## What is being asked
Nothing outside the range is wanted. Repeat exactly the lines below from the one with "- [typora](https://typora.io) - Typora" through the one with "There are no template links in this template.".
Segment Open
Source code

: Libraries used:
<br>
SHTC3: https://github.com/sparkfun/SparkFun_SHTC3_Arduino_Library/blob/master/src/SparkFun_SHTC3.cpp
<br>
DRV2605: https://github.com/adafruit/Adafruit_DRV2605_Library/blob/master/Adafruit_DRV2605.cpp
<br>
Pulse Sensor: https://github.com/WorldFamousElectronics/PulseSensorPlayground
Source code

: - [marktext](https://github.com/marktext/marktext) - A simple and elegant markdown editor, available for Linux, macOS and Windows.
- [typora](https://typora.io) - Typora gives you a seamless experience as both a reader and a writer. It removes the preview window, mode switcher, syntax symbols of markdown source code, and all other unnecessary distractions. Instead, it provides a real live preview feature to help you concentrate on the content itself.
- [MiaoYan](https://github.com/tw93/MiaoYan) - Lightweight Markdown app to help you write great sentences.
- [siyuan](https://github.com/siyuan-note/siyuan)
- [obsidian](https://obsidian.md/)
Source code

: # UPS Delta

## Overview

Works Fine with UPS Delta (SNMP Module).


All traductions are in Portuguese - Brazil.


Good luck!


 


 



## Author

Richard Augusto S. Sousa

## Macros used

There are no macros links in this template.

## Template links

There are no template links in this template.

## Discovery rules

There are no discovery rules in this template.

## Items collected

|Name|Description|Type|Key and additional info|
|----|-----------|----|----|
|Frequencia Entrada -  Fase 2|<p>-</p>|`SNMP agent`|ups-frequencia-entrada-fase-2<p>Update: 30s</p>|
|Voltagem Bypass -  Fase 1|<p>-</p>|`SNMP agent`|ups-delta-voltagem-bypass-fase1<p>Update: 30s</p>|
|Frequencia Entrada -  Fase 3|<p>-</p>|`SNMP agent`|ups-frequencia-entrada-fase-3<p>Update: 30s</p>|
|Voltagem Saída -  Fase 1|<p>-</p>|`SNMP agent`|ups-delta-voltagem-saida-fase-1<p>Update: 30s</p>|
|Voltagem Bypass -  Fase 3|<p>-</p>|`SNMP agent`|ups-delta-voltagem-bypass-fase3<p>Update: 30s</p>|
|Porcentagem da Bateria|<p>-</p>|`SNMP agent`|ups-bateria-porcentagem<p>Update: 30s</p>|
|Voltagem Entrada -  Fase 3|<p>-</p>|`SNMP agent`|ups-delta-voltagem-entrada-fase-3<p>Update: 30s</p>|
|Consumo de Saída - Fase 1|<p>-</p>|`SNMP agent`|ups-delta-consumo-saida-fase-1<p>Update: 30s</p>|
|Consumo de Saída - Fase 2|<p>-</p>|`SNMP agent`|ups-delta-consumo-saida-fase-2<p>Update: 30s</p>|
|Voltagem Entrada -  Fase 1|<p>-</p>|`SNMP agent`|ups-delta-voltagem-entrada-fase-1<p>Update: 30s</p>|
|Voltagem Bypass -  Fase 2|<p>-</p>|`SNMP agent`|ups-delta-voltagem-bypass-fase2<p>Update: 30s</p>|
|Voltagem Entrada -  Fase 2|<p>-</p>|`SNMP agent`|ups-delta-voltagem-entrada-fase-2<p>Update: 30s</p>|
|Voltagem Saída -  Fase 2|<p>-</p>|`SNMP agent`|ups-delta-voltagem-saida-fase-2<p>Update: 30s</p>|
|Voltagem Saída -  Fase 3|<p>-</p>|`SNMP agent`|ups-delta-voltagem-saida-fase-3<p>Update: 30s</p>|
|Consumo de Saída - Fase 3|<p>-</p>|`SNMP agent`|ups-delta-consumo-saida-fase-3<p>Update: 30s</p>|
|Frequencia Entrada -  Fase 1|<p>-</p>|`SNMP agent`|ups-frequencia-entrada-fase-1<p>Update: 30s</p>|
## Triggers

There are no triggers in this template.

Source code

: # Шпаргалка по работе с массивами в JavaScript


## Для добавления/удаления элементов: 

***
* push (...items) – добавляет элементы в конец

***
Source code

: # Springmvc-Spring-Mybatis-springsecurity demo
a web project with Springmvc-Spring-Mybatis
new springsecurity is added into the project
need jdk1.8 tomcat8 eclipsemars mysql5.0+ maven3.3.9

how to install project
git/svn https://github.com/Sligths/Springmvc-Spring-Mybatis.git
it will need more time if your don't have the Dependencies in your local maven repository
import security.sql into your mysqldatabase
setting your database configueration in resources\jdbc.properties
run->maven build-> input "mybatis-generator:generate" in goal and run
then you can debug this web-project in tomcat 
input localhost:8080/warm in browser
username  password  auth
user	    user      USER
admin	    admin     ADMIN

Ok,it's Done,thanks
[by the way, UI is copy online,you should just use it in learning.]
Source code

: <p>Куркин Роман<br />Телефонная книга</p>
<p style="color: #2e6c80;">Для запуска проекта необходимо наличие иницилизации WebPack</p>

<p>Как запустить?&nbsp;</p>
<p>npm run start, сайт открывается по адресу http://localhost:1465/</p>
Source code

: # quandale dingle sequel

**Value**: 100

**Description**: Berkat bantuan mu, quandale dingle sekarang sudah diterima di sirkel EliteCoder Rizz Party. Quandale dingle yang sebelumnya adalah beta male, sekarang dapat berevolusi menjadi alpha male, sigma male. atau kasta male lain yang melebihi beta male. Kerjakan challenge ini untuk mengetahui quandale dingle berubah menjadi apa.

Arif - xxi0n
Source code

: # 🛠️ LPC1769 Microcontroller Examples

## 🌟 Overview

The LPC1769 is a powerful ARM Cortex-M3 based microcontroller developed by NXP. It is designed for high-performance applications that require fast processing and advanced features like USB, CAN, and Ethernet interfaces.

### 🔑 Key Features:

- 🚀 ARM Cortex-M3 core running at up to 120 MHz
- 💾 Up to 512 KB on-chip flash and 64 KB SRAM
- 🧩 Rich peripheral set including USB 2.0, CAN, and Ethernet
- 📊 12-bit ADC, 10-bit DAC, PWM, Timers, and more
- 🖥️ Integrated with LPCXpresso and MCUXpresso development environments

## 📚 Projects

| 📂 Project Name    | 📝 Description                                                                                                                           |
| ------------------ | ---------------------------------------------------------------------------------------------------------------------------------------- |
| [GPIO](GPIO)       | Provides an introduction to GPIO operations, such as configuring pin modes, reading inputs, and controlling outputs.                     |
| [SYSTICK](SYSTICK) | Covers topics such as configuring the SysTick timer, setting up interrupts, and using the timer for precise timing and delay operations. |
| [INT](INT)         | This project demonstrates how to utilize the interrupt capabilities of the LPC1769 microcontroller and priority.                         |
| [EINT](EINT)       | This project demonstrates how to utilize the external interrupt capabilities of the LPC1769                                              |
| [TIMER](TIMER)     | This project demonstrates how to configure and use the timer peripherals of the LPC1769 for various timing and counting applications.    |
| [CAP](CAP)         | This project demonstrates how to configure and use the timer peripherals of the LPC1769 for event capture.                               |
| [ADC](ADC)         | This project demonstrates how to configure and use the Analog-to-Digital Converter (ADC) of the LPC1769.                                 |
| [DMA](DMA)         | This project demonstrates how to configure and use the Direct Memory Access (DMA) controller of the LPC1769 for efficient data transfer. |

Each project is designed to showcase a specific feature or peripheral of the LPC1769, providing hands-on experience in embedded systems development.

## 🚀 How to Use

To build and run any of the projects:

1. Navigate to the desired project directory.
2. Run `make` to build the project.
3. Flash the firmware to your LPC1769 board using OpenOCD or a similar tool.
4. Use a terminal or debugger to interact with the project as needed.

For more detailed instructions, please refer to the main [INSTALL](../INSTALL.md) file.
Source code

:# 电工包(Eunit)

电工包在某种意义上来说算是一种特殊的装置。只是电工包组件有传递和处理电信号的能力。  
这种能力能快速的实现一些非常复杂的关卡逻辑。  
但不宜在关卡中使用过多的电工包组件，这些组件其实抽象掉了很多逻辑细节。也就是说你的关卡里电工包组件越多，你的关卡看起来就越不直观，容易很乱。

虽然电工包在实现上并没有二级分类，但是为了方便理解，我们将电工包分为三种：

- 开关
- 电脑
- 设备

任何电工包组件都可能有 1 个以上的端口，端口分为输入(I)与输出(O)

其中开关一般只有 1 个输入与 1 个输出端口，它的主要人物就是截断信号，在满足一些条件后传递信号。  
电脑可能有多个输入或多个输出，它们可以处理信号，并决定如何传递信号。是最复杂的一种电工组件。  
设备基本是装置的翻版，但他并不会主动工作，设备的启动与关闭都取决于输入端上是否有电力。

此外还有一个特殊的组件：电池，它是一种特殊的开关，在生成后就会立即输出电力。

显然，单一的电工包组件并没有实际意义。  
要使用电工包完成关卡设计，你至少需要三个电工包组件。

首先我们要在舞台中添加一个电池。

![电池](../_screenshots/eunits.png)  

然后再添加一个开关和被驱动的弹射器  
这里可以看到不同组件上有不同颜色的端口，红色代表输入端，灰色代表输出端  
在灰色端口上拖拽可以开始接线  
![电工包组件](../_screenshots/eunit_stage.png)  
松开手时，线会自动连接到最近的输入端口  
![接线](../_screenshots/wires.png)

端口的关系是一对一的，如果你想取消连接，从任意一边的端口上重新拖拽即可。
Segment Closed
## Result of the exercise
- [typora](https://typora.io) - Typora gives you a seamless experience as both a reader and a writer. It removes the preview window, mode switcher, syntax symbols of markdown source code, and all other unnecessary distractions. Instead, it provides a real live preview feature to help you concentrate on the content itself.
- [MiaoYan](https://github.com/tw93/MiaoYan) - Lightweight Markdown app to help you write great sentences.
- [siyuan](https://github.com/siyuan-note/siyuan)
- [obsidian](https://obsidian.md/)
Source code

: # UPS Delta

## Overview

Works Fine with UPS Delta (SNMP Module).


All traductions are in Portuguese - Brazil.


Good luck!


 


 



## Author

Richard Augusto S. Sousa

## Macros used

There are no macros links in this template.

## Template links

There are no template links in this template.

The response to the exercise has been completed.